Xavier Barbaro - Neoen : « L’actualité de la société en 2020 est loin d’être une feuille blanche, bien au contraire »

Premier producteur indépendant français d’énergies renouvelables, Neoen a su s’imposer sur ce marché hautement concurrentiel en France. Xavier Barbaro, son dirigeant, revient sur la création de l’entreprise et son actualité face à la pandémie.

Entreprise cotée depuis 2018 à Euronext Paris. Neoen développe, finance, construit et exploite des centrales électriques à partir d'énergies renouvelables (solaire, éolien, biomasse). Actif dans 14 pays, Neoen possède la plus grande centrale solaire de France, à Cestas, équipée de pas moins de 980 000 modules sur plus de 250 hectares. Aujourd’hui, Xavier Barbaro, PDG de l’entreprise et parrain de la première promotion de l’accélérateur Transition Energétique Bpifrance revient sur le développement de la société ainsi que sur l’actualité de Neoen face au Covid-19.

Bpifrance : Parlez-nous un peu de la croissance fulgurante de Neoen

Xavier Barbaro : On fait partie des entreprises qui sont parties de zéro en termes d’effectifs, d’actifs, et de nombre de centrales. On est donc passé par tous les moments de vie d’une entreprise : startup, PME puis ETI.
En 2008 quand nous avons lancé l’entreprise, tout le monde se tournait vers les énergies renouvelables. Il y avait à l'époque environ 300 entreprises en France, donc difficile de se démarquer. Pourtant, on a choisi dès le début d’être les bons élèves en se disant qu’un jour notre travail ferait la différence. Très rapidement nous nous sommes également tournés vers l’international afin d’ouvrir notre marché.
Aujourd'hui, grâce à notre modèle économique, nous sommes l'un des rares à être encore là et à s’être implantés dans 14 pays.

B : Aujourd’hui, de nombreux secteurs se retrouvent menacés suite aux conséquences de la pandémie. Comment avez-vous vécu la période de confinement ?

X.B : Malgré les signes avant-coureurs, je dois admettre que je ne m’attendais pas à un choc si violent. Pourtant, l’organisation s’est bien passée pour Neoen. Grâce à l’internationalisation de l’entreprise, le télétravail était déjà très répandu. Tous nos collaborateurs savent parfaitement interagir à distance, notamment grâce à l’accompagnement de notre DSI.

B : Et coté business ?

X.B : Grâce à notre parc d'actifs issus de nos centrales solaires et éoliennes, nous n'avons pas eu de chute du chiffre d'affaires. D’autre part, nous avons la chance d’avoir une équipe légère donc pas de problème de sureffectif, on a su occuper les gens et éviter le recours au chômage partiel. Cependant, la crise aura pour effet de ralentir temporairement le rythme des constructions et des mises en service.

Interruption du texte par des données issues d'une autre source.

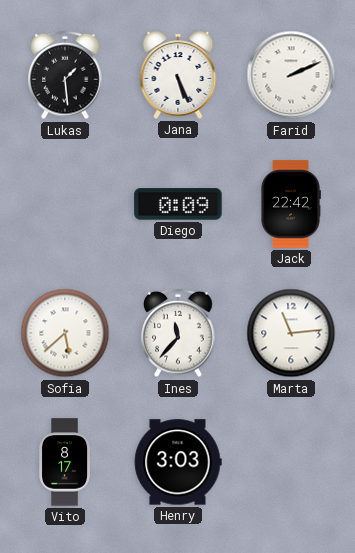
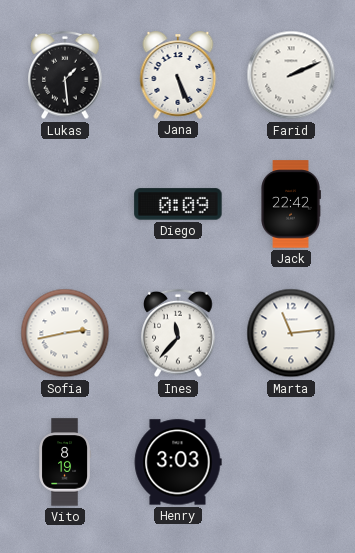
Sofia: 5:38 -> 2:43
Vito: 8:17 -> 8:19
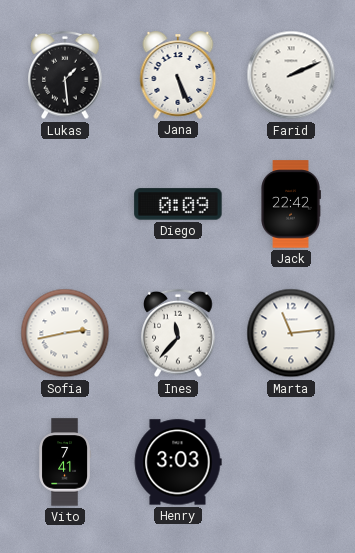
Vito: 8:19 -> 7:41
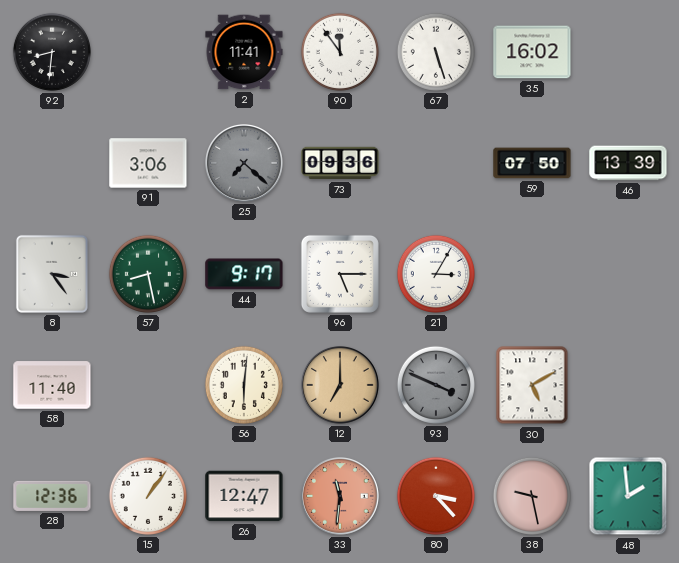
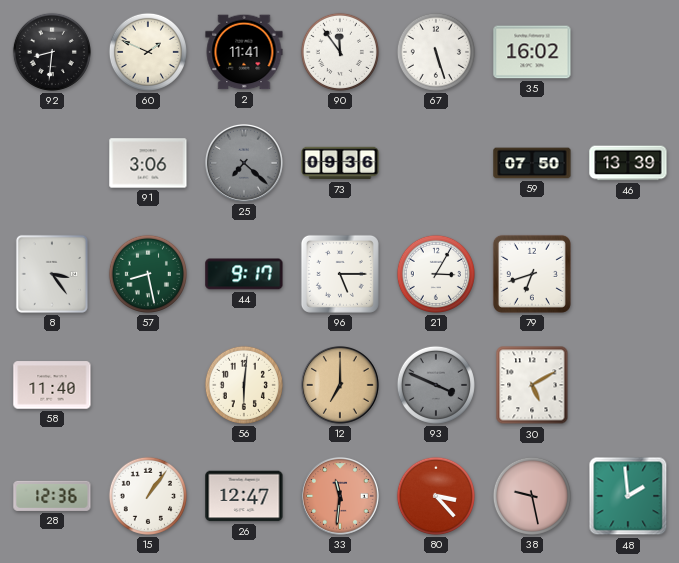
60: none -> 1:49
79: none -> 6:42
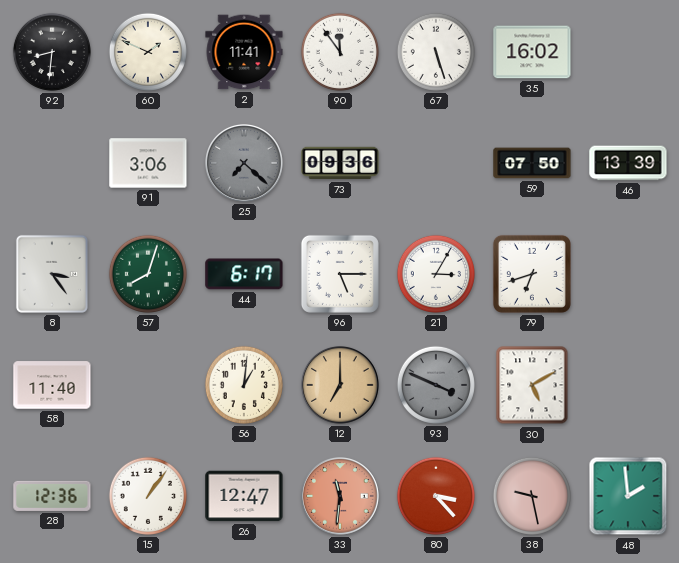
57: 8:28 -> 8:03
44: 9:17 -> 6:17
56: 6:01 -> 1:01
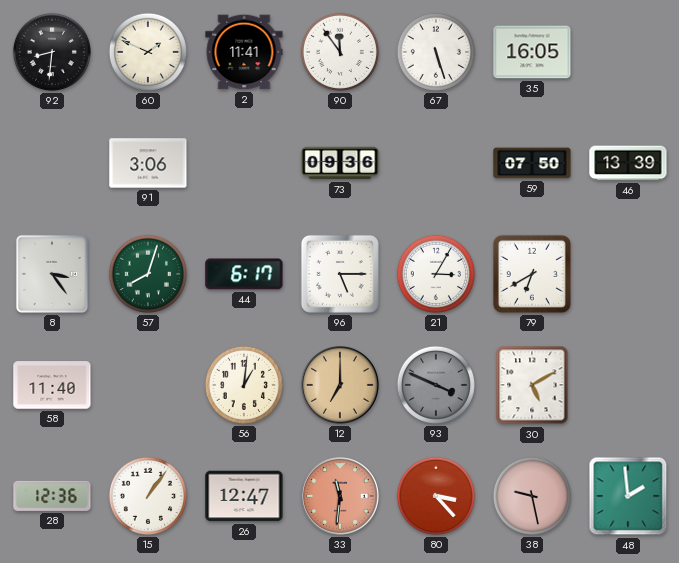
35: 16:02 -> 16:05
25: 7:22 -> none
79: 6:42 -> 6:40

B : Comment envisagez-vous le « monde d’après” ?

X.B : Je vais un peu prêcher pour ma paroisse mais quand on regarde le monde d’après, on voit bien que la transition énergétique va rester d’actualité, car l’enjeux climatique n’a pas disparu. Oui, le confinement a entrainé une petite baisse des émissions, mais c’est loin d’être suffisant.
Je suis persuadé que s’il y a un effort d’investissement à l’échelle européenne et internationale, de plus en plus de centrales renouvelables verront le jour dans les années à venir. D’abord, c’est une source d’emplois rapides, sans oublier qu’en ce moment il y a un vrai coup de projecteur sur la souveraineté. Investir et produire de l’énergie grâce à des centrales solaires ou éoliennes va donc devenir un vrai enjeu pour bâtir le monde de demain.

B : Et Neoen dans tout ça ?

X.B : L’actualité de la société en 2020 est loin d’être une feuille blanche, bien au contraire. De nombreux projets sont en cours ! Certains viennent tout juste d’être gagnés et d’autres sont en constructions. Des centrales qui étaient en construction vont également entrer en exploitation.
On se lance également dans un nouveau projet : le stockage ! Historiquement, nous faisions du solaire et de l’éolien, mais récemment nous nous sommes mis au stockage vert, qui est une manière d’intégrer les énergies dans le réseau.
L’objectif pour Neoen c’est de continuer à grandir – l’entreprise ne devrait pas tarder à rentrer dans le SBF 120 – à se diversifier en termes de pays, de technologies et de clients, notamment avec l’entrée dans son portefeuille de Google.